◆ **Aim of the task**
Keep the lines exact and the pictures out as you repeat the following listing.

◆ **Supplied records**
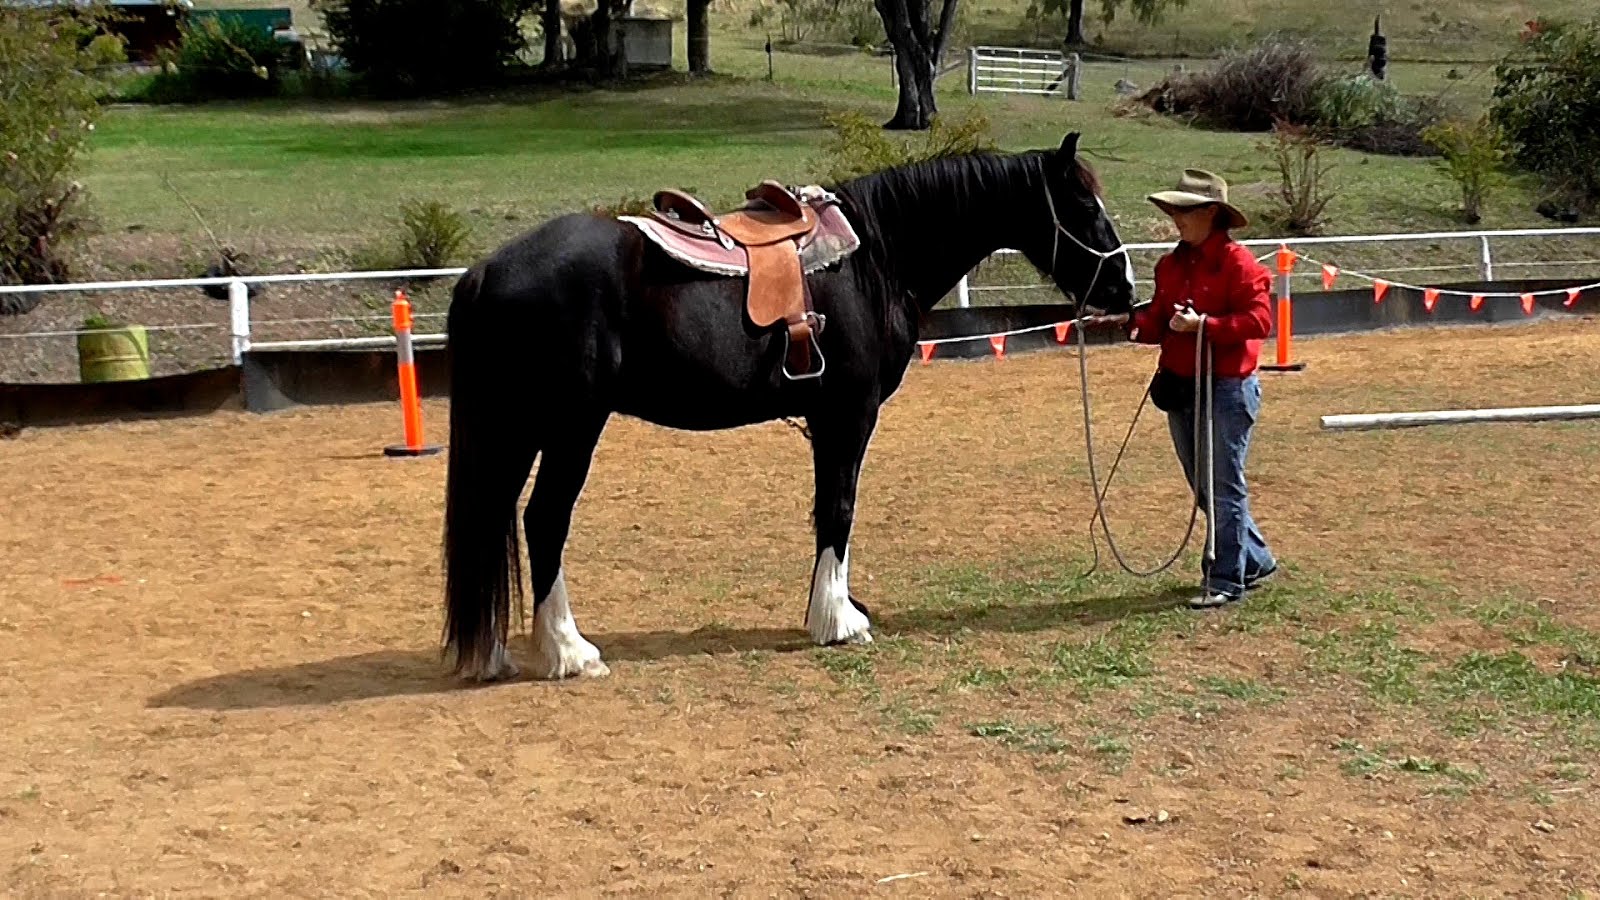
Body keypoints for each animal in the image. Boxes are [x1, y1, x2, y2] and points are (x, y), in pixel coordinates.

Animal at [440, 132, 1136, 682]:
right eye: (1083, 206)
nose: (1125, 286)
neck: (877, 254)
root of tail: (486, 271)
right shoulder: (850, 414)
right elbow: (839, 508)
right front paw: (838, 619)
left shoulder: (829, 419)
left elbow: (828, 507)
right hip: (570, 426)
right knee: (543, 520)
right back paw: (569, 650)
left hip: (518, 428)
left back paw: (495, 651)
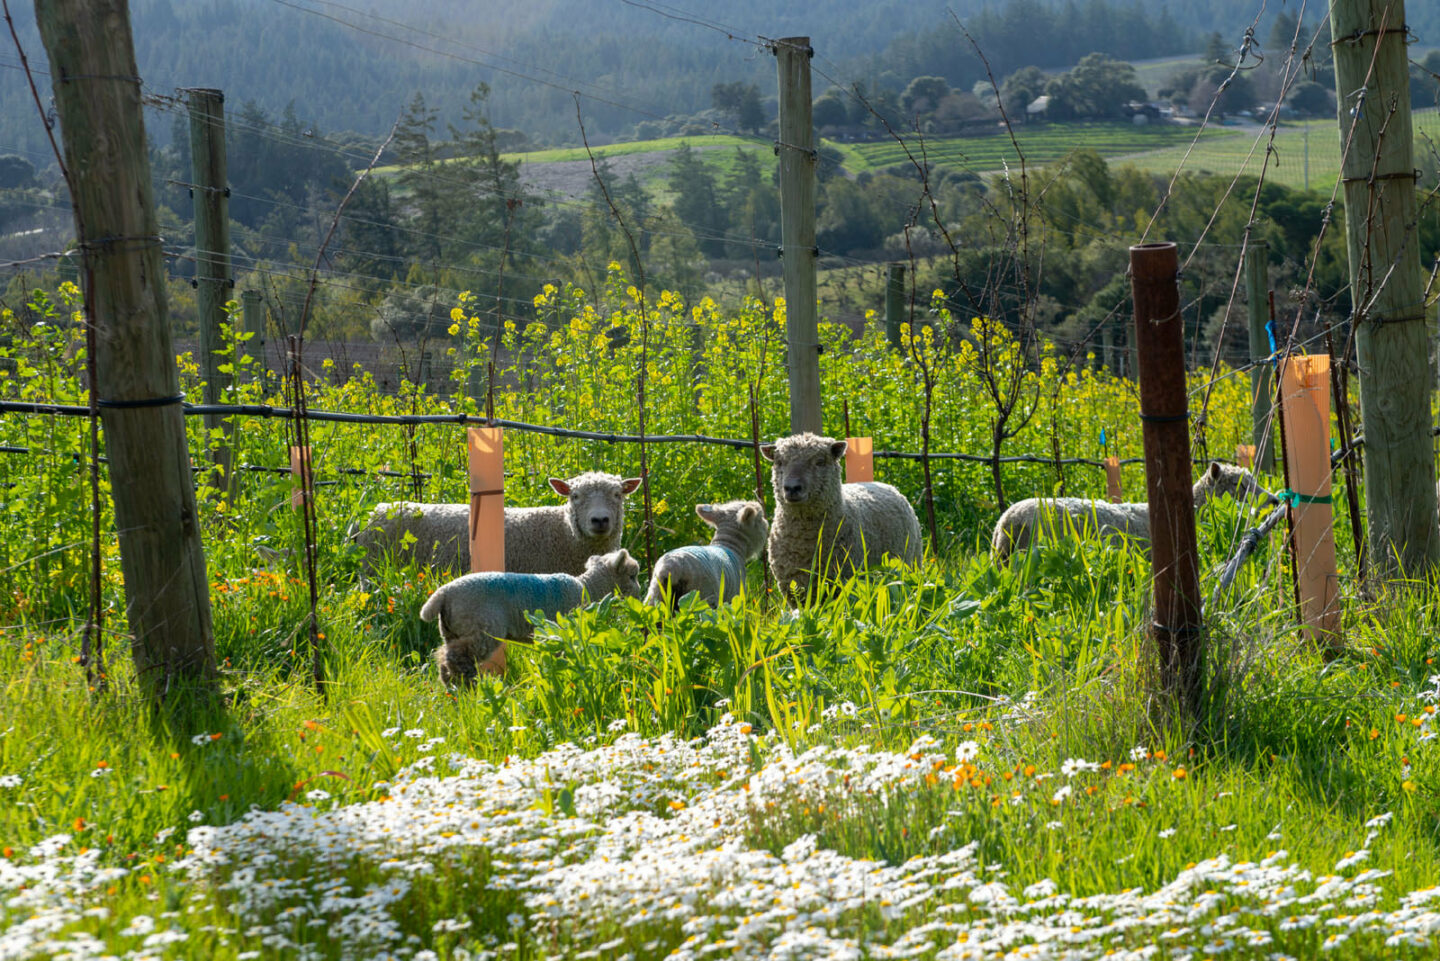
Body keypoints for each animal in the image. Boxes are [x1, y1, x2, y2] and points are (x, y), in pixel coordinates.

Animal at [354, 472, 642, 576]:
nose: (600, 520)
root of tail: (376, 511)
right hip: (373, 569)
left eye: (618, 494)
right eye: (575, 496)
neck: (564, 533)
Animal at [417, 547, 642, 682]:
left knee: (445, 657)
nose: (640, 593)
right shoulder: (563, 633)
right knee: (456, 658)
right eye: (633, 576)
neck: (588, 588)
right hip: (480, 628)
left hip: (451, 630)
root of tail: (443, 593)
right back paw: (469, 688)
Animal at [754, 435, 921, 605]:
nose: (792, 488)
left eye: (820, 462)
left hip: (911, 562)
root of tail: (886, 485)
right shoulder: (793, 590)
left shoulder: (843, 582)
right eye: (779, 462)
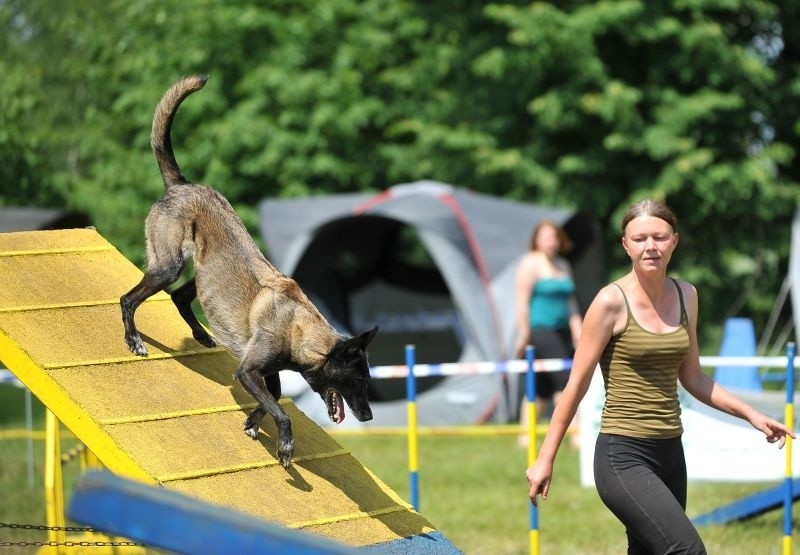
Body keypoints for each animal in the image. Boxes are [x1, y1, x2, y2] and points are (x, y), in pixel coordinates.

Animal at [120, 76, 380, 470]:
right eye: (357, 382)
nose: (367, 417)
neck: (299, 330)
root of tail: (181, 184)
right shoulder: (249, 371)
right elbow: (281, 409)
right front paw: (285, 445)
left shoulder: (266, 375)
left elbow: (274, 400)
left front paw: (253, 424)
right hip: (169, 266)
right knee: (129, 299)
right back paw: (133, 339)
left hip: (204, 276)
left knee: (179, 297)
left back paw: (202, 335)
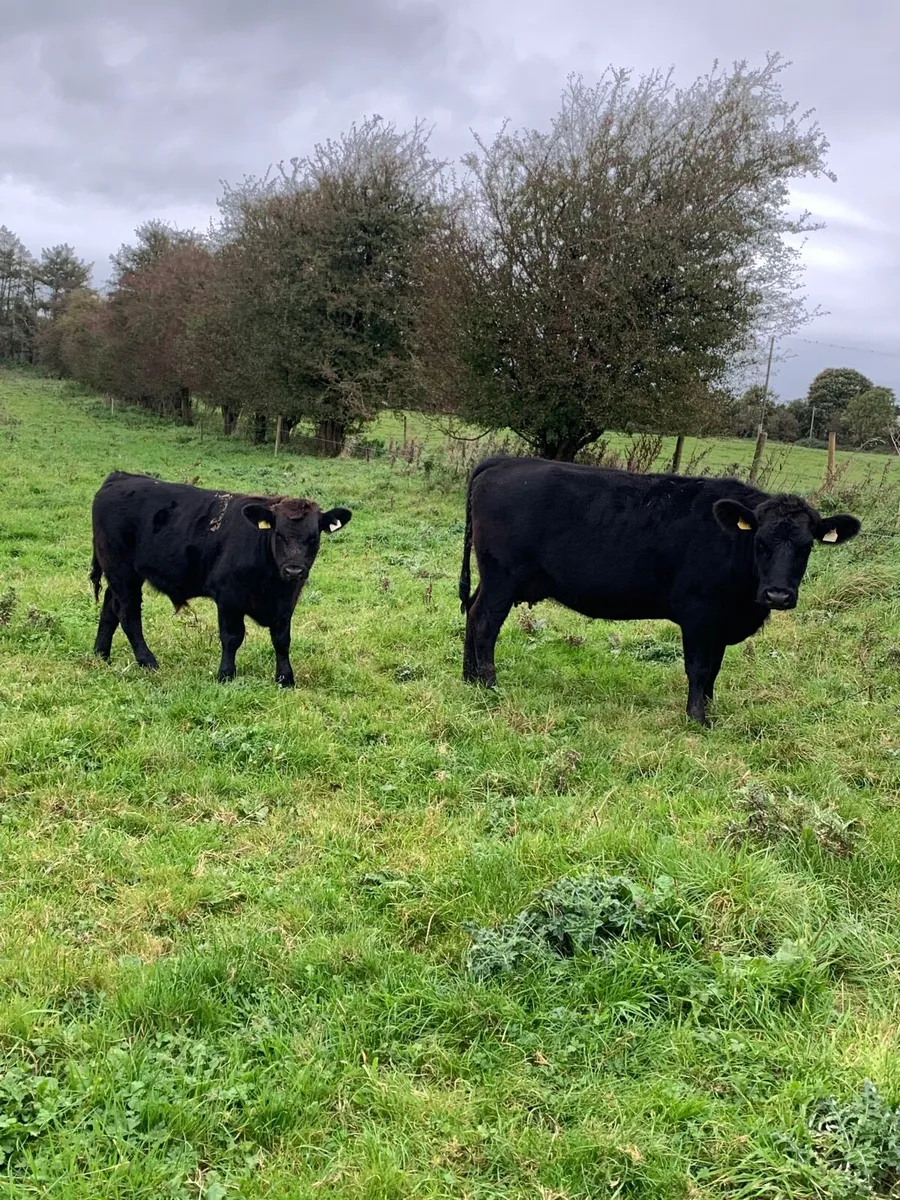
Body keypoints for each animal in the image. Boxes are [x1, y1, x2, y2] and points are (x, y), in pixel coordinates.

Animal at [90, 471, 351, 686]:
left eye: (313, 537)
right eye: (278, 533)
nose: (294, 571)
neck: (272, 583)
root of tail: (120, 477)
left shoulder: (287, 603)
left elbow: (282, 640)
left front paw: (285, 678)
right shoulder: (228, 598)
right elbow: (232, 637)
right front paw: (226, 674)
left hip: (119, 575)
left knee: (110, 609)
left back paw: (101, 654)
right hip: (122, 572)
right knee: (129, 615)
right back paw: (147, 661)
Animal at [459, 456, 861, 725]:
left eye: (806, 547)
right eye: (760, 542)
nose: (777, 595)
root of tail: (505, 462)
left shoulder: (719, 624)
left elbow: (714, 670)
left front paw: (709, 708)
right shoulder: (699, 614)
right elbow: (699, 668)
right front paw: (697, 719)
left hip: (493, 577)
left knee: (472, 613)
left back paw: (469, 678)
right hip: (503, 576)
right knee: (485, 622)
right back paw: (489, 683)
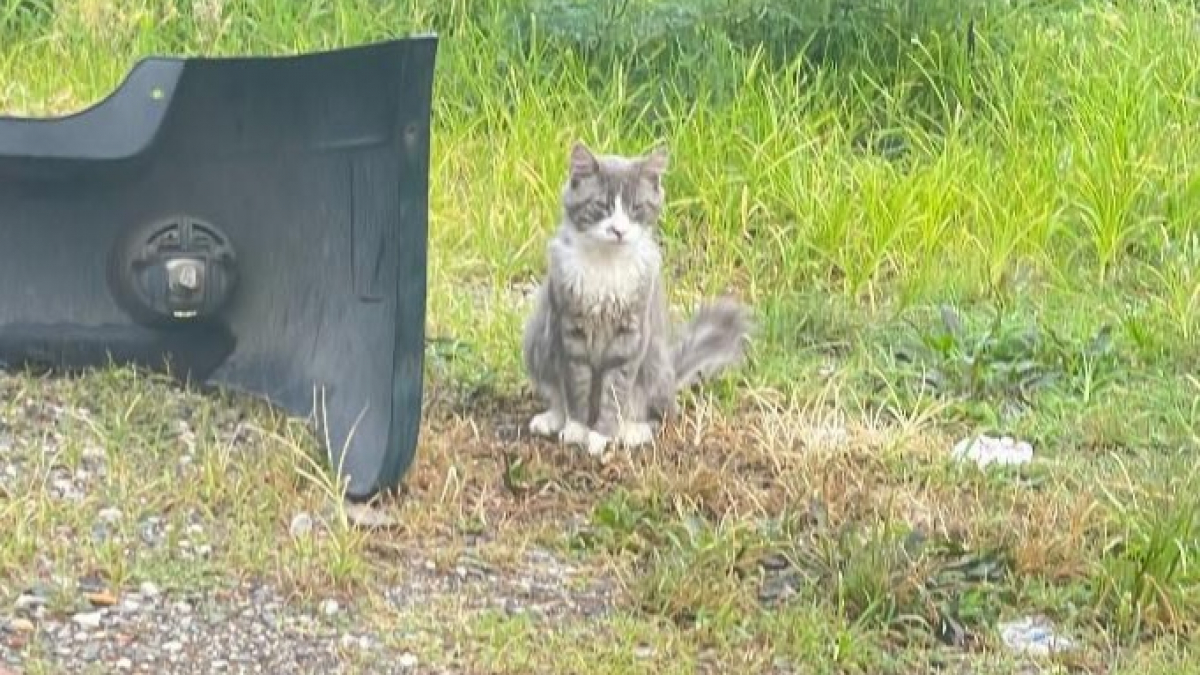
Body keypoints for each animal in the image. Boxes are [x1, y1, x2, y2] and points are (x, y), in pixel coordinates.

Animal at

◆ **Task response**
Body keypoints for each animal in the image. Boxes are [x1, y1, x2, y2] and points are (x, y), in pixel coordinates.

Animal at [440, 132, 1136, 682]:
right eye: (1083, 206)
nose: (1125, 286)
neck: (877, 254)
root of tail: (486, 271)
right shoulder: (850, 414)
right elbow: (839, 508)
right front paw: (838, 619)
left shoulder: (829, 419)
left elbow: (828, 507)
right hip: (570, 426)
right knee: (543, 520)
right back paw: (569, 650)
left hip: (518, 428)
left back paw: (495, 651)
Body keypoints for each animal in the image. Boxes are [x1, y1, x2, y2] and points are (x, y), in pixel coordinates.

Animal at [354, 472, 642, 576]:
nose: (600, 520)
root of tail: (376, 511)
right hip: (373, 569)
left eye: (618, 494)
right eye: (575, 496)
neck: (564, 533)
Animal at [417, 547, 642, 682]:
left knee: (445, 657)
nose: (640, 593)
right shoulder: (563, 633)
right knee: (456, 658)
right eye: (633, 576)
neck: (588, 588)
right hip: (480, 628)
left hip: (451, 630)
root of tail: (443, 593)
right back paw: (469, 688)
Animal at [754, 435, 921, 605]:
nose: (792, 488)
left eye: (820, 462)
left hip: (911, 562)
root of tail: (886, 485)
right shoulder: (793, 590)
left shoulder: (843, 582)
right eye: (779, 462)
Body keypoints for each animal in the image. Boxes are [x1, y1, x2, y2] and points are (x, y), in pixel coordinates.

Animal at [120, 76, 380, 470]:
right eye: (357, 382)
nose: (367, 417)
neck: (299, 330)
root of tail: (181, 184)
right shoulder: (249, 371)
right elbow: (281, 409)
right front paw: (285, 445)
left shoulder: (266, 375)
left elbow: (274, 400)
left front paw: (253, 424)
right hip: (169, 266)
right knee: (129, 299)
right back paw: (133, 339)
left hip: (204, 276)
left knee: (179, 297)
left back paw: (202, 335)
Body keypoints for each animal in the image. Boxes are [x1, y1, x2, y2] and points are (x, y), in pixel coordinates.

Animal at [90, 471, 351, 686]:
left eye: (313, 537)
right eye: (278, 533)
nose: (294, 571)
neck: (272, 583)
root of tail: (120, 477)
left shoulder: (287, 603)
left elbow: (282, 640)
left front paw: (285, 678)
right shoulder: (228, 598)
right elbow: (232, 637)
right front paw: (226, 674)
left hip: (119, 575)
left knee: (110, 609)
left back paw: (101, 654)
right hip: (122, 572)
right knee: (129, 615)
right back paw: (147, 661)
Animal at [459, 456, 861, 725]:
left eye: (806, 547)
right eye: (760, 542)
nose: (777, 595)
root of tail: (505, 462)
left shoulder: (719, 624)
left elbow: (714, 670)
left front paw: (709, 708)
right shoulder: (699, 614)
right elbow: (699, 668)
right front paw: (697, 719)
left hip: (493, 577)
left knee: (472, 613)
left back paw: (469, 678)
right hip: (503, 576)
right knee: (485, 622)
right back paw: (489, 683)
Body keypoints for each animal in the image. Boxes are [x1, y1, x2, y2] and points are (x, y), in pixel coordinates.

Animal at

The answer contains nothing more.